Former chief executive Paul Boughey and Jonathan Moakes, who led the DA’s election campaign, also resigned earlier. James Selfe, who announced in June that he is retiring as leader of the federal council, will head the party’s new management unit.
An interim leader and chairman will be elected by the party’s federal council – which consists of about 150 delegates – over three weeks in Johannesburg.
When asked why it takes so long to select new interim leaders, Zille explained that certain processes must be followed.
“The federal executive leadership must be reassembled. People should be notified, nominations should be requested and campaigns should be conducted. It (the interim leadership) is for a short, but important period from November to the congress, which may take place in April. “
Zille pointed out that this is not the first time a party leader has resigned, and has, among other things, Frederick van Zyl Slabbert refers who stepped down from the PFP in 1986 and caused a “major crisis” for this party.

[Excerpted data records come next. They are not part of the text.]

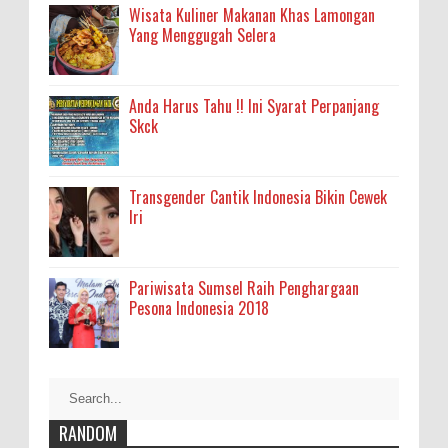
Wisata Kuliner Makanan Khas Lamongan
Yang Menggugah Selera
Anda Harus Tahu !! Ini Syarat Perpanjang
Skck
Transgender Cantik Indonesia Bikin Cewek
Iri
Pariwisata Sumsel Raih Penghargaan
Pesona Indonesia 2018
RANDOM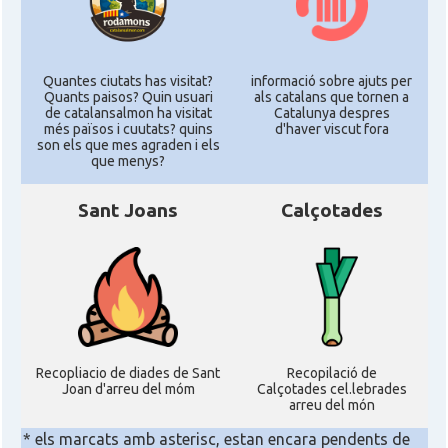
Quantes ciutats has visitat?
informació sobre ajuts per
Quants paisos? Quin usuari
als catalans que tornen a
de catalansalmon ha visitat
Catalunya despres
més països i cuutats? quins
d'haver viscut fora
son els que mes agraden i els
que menys?
Sant Joans
Calçotades
Recopliacio de diades de Sant
Recopilació de
Joan d'arreu del móm
Calçotades cel.lebrades
arreu del món
* els marcats amb asterisc, estan encara pendents de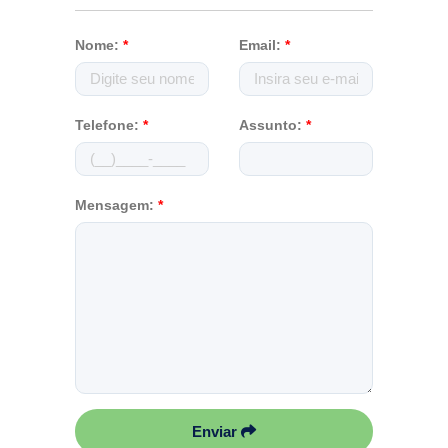
Nome:
*
Email:
*
Telefone:
*
Assunto:
*
Mensagem:
*
Enviar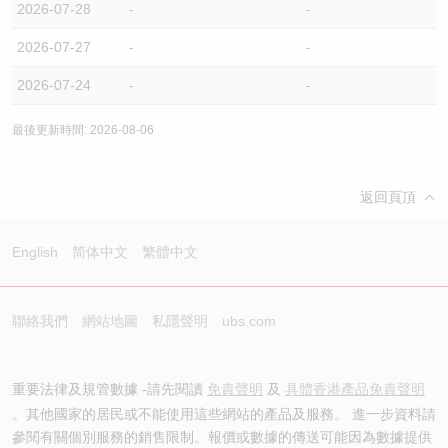
2026-07-28
-
-
2026-07-27
-
-
2026-07-24
-
-
最後更新時間: 2026-08-06
返回頁頂
English
简体中文
繁體中文
聯絡我們
網站地圖
私隱聲明
ubs.com
重要法律及規管數據 -請先閱讀
免責聲明
及
具體香港產品免責聲明
。其他國家的居民或不能使用這些網站的產品及服務。 進一步資料請
參閱有關個別服務的銷售限制。報價或數據的傳送可能因為數據提供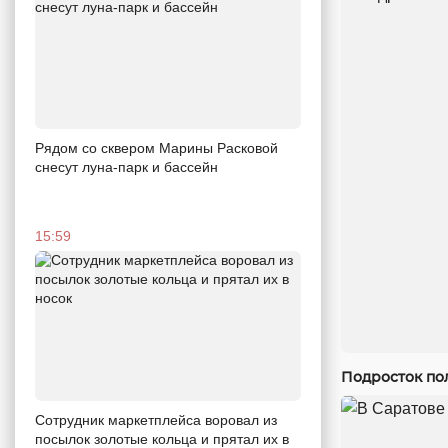
Рядом со сквером Марины Расковой
снесут луна-парк и бассейн
15:59
Подросток по
Сотрудник маркетплейса воровал из
посылок золотые кольца и прятал их в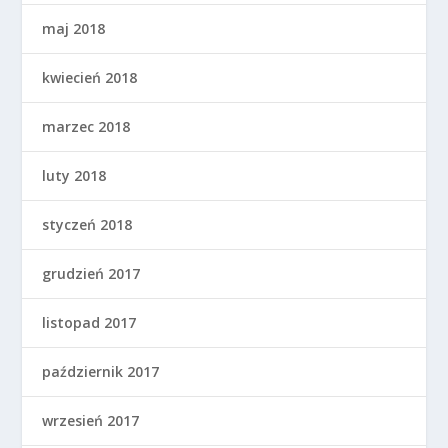
maj 2018
kwiecień 2018
marzec 2018
luty 2018
styczeń 2018
grudzień 2017
listopad 2017
październik 2017
wrzesień 2017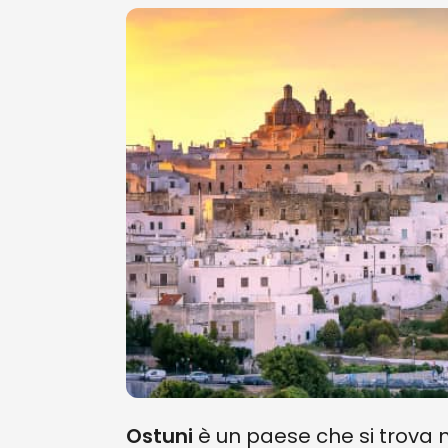
Ostuni
è un paese che si trova n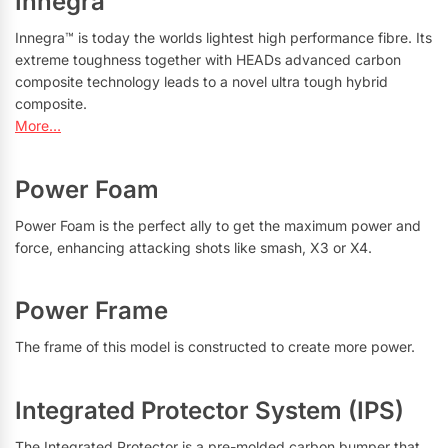
Innegra™
Innegra™ is today the worlds lightest high performance fibre. Its
extreme toughness together with HEADs advanced carbon
composite technology leads to a novel ultra tough hybrid
composite.
More…
Power Foam
Power Foam is the perfect ally to get the maximum power and
force, enhancing attacking shots like smash, X3 or X4.
Power Frame
The frame of this model is constructed to create more power.
Integrated Protector System (IPS)
The Integrated Protector is a pre-molded carbon bumper that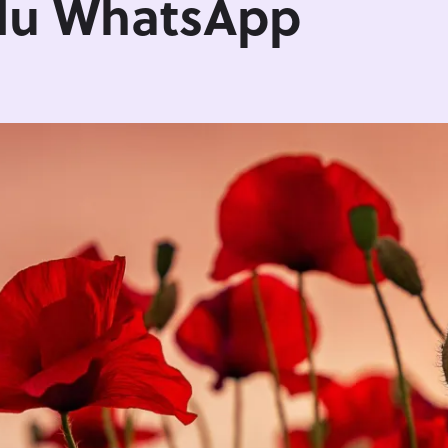
e du WhatsApp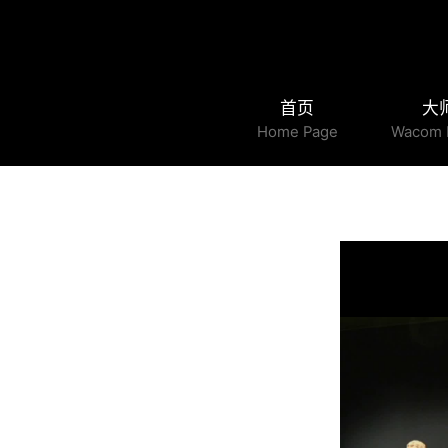
首页
大
Home Page
Wacom 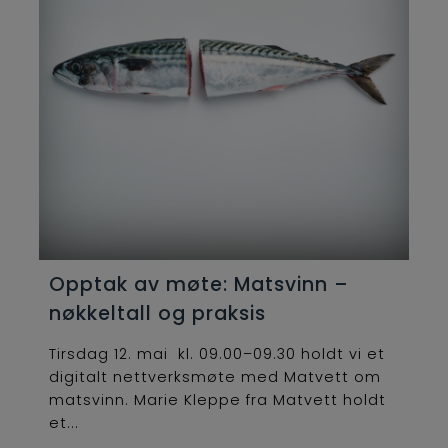
Opptak av møte: Matsvinn –
nøkkeltall og praksis
Tirsdag 12. mai kl. 09.00–09.30 holdt vi et
digitalt nettverksmøte med Matvett om
matsvinn. Marie Kleppe fra Matvett holdt
et...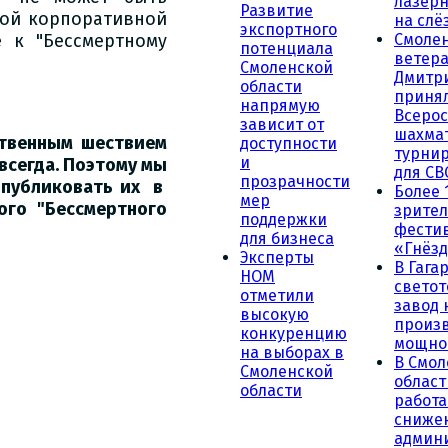
лазерн
Развитие
ой корпоративной
на слё
экспортного
 к "Бессмертному
Смоле
потенциала
ветера
Смоленской
Дмитр
области
принял
напрямую
Всеро
зависит от
шахма
ственным шествием
доступности
турни
и
 всегда. Поэтому мы
для СВ
прозрачности
 публиковать их в
Более 
мер
ого "Бессмертного
зрител
поддержки
фести
для бизнеса
«Гнёзд
Эксперты
В Гага
НОМ
светот
отметили
завод
высокую
произ
конкуренцию
мощно
на выборах в
В Смол
Смоленской
област
области
работа
сниже
админ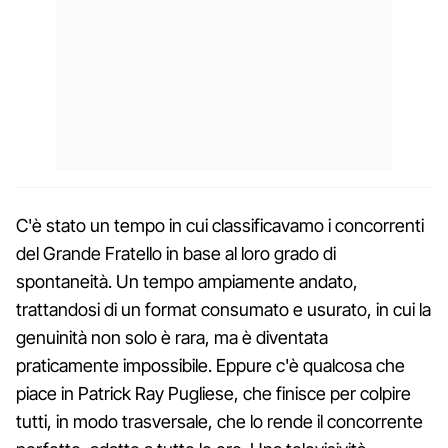
C'è stato un tempo in cui classificavamo i concorrenti
del Grande Fratello in base al loro grado di
spontaneità. Un tempo ampiamente andato,
trattandosi di un format consumato e usurato, in cui la
genuinità non solo è rara, ma è diventata
praticamente impossibile. Eppure c'è qualcosa che
piace in Patrick Ray Pugliese, che finisce per colpire
tutti, in modo trasversale, che lo rende il concorrente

“It happens in politics. David Cameron resigned as leader of the British Conservative Party. There is nothing strange about it. ”
Asked if she is now in control of the party in the absence of a permanent leader, Zille replied: “I assume so. Thank God it’s only for three weeks. ”
On allegations that there was a “white cape” takeover of the party, Zille wanted to know where the evidence was.
“There is no evidence or reason to say that. The only reason people say this is because it brings race into the conversation. Please state where there is a hint of proof of it.
“What you need to understand is that the whole thing originated in the review panel that analyzed the problems in the party and made recommendations. That included several leaders having to walk, and they did. This is called accountability. I know it’s a thing that South Africans don’t quite understand, but it exists in the DA. “
Zille said she couldn’t say what the feeling was in the whole party.
“It’s a big, very wide party. I wouldn’t dare say what the feeling is in the whole party, but we are stabilizing quickly. ”
Speaking about other DA members apparently also having plans to resign, Zille did not say what she had heard of. “But one can never say in politics. Things happen. . . “
She is not at all worried about the possibility of a breakaway party that may result from the resignations.
Asked if she has a message for DA voters, Zille replied: “They need to know social media is a sewer hole and full of nonsense, and people should not worry too much about it.”
Selfe said when asked that he shares Zille’s optimism about the party. “I have no doubt that we will have to roll up our sleeves and work as we have rarely worked to restore voter confidence for our party.”